Экономка взяла ее за руку и только хотела что-то сказать, как Александр высунул из кареты растрепанную голову, и спросил, зевая: «Что, уже Лондон?»
— Мейденхед, — рассмеялась Полли. «А это мой сын, мистрис Доусон, — мальчик выпрыгнул из кареты, изящно поклонившись, — Александр Филипп Говард, граф Ноттингем».
Экономка ахнула. «Мисс Полли, а у меня и молока нет, для ребенка. Все же к мистеру Джованни уехали, в усадьбу, это тут, рядом, выше по реке. Ну, — она опять замялась…
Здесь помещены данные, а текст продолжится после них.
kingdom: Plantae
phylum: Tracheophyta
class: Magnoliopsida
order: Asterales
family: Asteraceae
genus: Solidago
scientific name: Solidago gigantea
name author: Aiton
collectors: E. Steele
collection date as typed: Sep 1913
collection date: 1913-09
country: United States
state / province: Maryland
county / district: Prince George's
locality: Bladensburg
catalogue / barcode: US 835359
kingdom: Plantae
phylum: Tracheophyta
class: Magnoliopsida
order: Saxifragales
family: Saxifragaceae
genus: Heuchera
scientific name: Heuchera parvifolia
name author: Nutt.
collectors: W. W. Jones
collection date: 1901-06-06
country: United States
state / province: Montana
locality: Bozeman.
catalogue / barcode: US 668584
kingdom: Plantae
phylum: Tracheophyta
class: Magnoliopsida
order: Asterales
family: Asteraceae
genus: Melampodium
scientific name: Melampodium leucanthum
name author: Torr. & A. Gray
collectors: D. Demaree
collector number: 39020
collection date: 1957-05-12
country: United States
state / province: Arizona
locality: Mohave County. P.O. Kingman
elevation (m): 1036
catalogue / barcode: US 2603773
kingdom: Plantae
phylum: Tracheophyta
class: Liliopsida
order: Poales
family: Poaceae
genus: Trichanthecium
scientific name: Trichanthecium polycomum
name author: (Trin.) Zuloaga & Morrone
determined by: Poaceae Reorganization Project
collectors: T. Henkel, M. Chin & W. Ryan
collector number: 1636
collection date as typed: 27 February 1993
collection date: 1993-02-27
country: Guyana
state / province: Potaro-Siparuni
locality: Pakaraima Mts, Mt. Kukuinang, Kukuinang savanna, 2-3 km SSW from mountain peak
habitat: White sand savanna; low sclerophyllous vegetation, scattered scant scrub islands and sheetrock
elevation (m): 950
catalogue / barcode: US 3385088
— К отцу моему, — решительно сказала женщина. «Тогда вы распорядитесь, мистрис Доусон, чтобы карету разгружали, тот сундук, что поменьше — заприте его где-нибудь, а мы с Александром на кладбище сходим пока. Женские седла есть у нас?
— А как же, — рассмеялась мистрис Доусон. «И платья все ваши, — она посмотрела на женщину, — в кладовой лежат, вы же, мисс Полли, какой были на венчании, такой и остались. А для его светлости графа я тоже что-нибудь найду, мистера Уильяма одежду».
— Просто — Александр, — попросил мальчик, и почесав собаку за ухом, спросил: «А Цезаря можно покормить? Он хороший, мистрис Доусон, добрый. Мы его из Нового Света привезли».
— Костей тебе дам, — строго сказала мистрис Доусон собаке. Тот посмотрел на нее желтыми, умными глазами и, подойдя, потерся головой о руку женщины.
— Ну идите, — сказала мистрис Доусон. «Я тут за всем присмотрю». Полли уже взяла за руку Александра, как экономка вдруг спросила: «Мисс Полли, а как же это? Мистер Николас погиб, а что с мистером Майклом, жив он?»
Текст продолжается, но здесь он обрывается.